Santa Teresa is a street located in the heart of the reborn Oporto downtown, a big urban area that slowly got abandoned and grew older in the last thirty years, but has recently been subject of a radical change, either social, cultural, economic and architectural consequently.
Within this dynamic, very driven by tourism, we were invited to refurbish the Santa Teresa building: a house of the nineteenth century, on a typical batch built into many of the quarters of Oporto.
The plant is a rectangle (5.50 x 20.00m) with centred but asymmetric stairs, which has undergone several use changes over the century. XX, coming to us in a state of pre-ruin.
The challenge: create the largest possible number of small apartments for temporary lease, city breaks.
The proposal is assumed in response to this program, in which the existing guide serves us for a timelines dialogue, and based on a simple principle: re-inhabit the space respecting the two moments: the past and the present, the existing and the new. The solution comes ironically from Malvina Reynolds Little Boxes song.

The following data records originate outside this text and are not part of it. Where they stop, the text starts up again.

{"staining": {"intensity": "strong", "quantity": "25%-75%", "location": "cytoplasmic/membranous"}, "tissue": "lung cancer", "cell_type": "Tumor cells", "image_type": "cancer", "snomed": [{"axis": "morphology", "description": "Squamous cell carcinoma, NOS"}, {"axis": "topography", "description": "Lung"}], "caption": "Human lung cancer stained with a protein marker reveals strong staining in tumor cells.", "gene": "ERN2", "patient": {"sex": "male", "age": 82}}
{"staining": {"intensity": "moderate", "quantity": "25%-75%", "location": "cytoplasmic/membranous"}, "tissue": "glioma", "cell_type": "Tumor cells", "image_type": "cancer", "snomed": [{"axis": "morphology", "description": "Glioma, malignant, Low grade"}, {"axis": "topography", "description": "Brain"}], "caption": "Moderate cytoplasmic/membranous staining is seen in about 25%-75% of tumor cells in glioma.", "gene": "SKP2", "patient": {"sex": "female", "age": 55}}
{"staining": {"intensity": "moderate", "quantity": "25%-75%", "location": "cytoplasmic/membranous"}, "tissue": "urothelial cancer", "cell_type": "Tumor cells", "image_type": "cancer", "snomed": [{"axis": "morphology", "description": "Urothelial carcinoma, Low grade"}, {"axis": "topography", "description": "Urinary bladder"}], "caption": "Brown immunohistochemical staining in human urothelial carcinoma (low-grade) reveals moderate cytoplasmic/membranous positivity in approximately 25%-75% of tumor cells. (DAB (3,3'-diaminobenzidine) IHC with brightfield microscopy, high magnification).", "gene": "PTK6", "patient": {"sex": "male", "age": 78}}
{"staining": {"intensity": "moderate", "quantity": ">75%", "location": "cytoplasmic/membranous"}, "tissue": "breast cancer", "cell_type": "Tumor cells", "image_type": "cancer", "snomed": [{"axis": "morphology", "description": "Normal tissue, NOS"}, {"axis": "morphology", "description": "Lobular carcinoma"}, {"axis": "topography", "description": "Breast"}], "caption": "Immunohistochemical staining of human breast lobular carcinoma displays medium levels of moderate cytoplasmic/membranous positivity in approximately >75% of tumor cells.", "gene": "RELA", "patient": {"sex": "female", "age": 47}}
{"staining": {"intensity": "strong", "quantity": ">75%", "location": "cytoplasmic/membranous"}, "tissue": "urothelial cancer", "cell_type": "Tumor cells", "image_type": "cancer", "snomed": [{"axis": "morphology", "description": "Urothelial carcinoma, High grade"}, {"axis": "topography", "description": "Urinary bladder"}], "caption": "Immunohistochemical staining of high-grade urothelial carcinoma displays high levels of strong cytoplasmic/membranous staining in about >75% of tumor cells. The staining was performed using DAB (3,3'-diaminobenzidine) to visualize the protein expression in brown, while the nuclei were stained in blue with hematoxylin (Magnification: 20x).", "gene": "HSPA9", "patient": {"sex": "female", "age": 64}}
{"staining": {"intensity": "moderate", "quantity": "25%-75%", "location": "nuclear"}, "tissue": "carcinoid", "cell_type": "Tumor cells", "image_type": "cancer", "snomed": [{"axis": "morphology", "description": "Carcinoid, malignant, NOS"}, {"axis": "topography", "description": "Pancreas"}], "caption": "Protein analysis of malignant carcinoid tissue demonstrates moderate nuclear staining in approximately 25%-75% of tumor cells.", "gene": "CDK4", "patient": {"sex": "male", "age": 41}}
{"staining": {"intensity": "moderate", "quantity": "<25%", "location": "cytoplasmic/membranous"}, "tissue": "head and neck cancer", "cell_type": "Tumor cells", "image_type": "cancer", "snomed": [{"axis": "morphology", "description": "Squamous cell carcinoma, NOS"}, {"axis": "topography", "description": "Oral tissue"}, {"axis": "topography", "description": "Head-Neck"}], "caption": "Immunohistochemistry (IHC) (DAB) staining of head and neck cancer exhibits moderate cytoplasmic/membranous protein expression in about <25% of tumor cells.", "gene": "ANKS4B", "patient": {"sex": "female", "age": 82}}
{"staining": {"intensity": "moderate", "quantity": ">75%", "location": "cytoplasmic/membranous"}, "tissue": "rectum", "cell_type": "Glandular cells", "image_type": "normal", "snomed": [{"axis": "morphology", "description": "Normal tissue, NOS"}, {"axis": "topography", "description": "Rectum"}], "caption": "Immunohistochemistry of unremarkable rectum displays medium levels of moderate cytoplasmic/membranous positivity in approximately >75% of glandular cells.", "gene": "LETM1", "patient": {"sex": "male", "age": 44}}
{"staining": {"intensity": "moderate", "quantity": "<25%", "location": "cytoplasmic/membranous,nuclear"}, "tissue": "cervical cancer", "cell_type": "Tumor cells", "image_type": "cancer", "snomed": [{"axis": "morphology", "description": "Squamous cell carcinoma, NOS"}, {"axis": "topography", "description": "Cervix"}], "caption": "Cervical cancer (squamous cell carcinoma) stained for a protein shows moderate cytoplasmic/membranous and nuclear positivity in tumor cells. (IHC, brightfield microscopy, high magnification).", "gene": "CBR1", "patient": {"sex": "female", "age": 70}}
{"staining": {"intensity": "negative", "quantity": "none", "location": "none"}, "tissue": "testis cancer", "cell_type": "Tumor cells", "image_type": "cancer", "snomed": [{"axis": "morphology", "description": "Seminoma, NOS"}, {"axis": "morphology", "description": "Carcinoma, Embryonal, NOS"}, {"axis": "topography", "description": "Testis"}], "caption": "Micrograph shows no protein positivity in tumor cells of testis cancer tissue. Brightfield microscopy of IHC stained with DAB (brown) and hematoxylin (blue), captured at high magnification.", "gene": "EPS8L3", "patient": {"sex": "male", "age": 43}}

The principle of preserving the entire building structure, floors, walls, ceilings, doors and windows with their formal characteristics and unique tectonic, and integrate small white, unpretentious and abstract boxes that house the new program elements such as kitchens and homes bath, formally defining the existing and the new.
The result are nine purged apartments, where the light plays a fundamental role in the space design.
The building’s shape made possible on the ground floor an attic apartments, the design of different typologies through the use of mezzanines and outdoor spaces.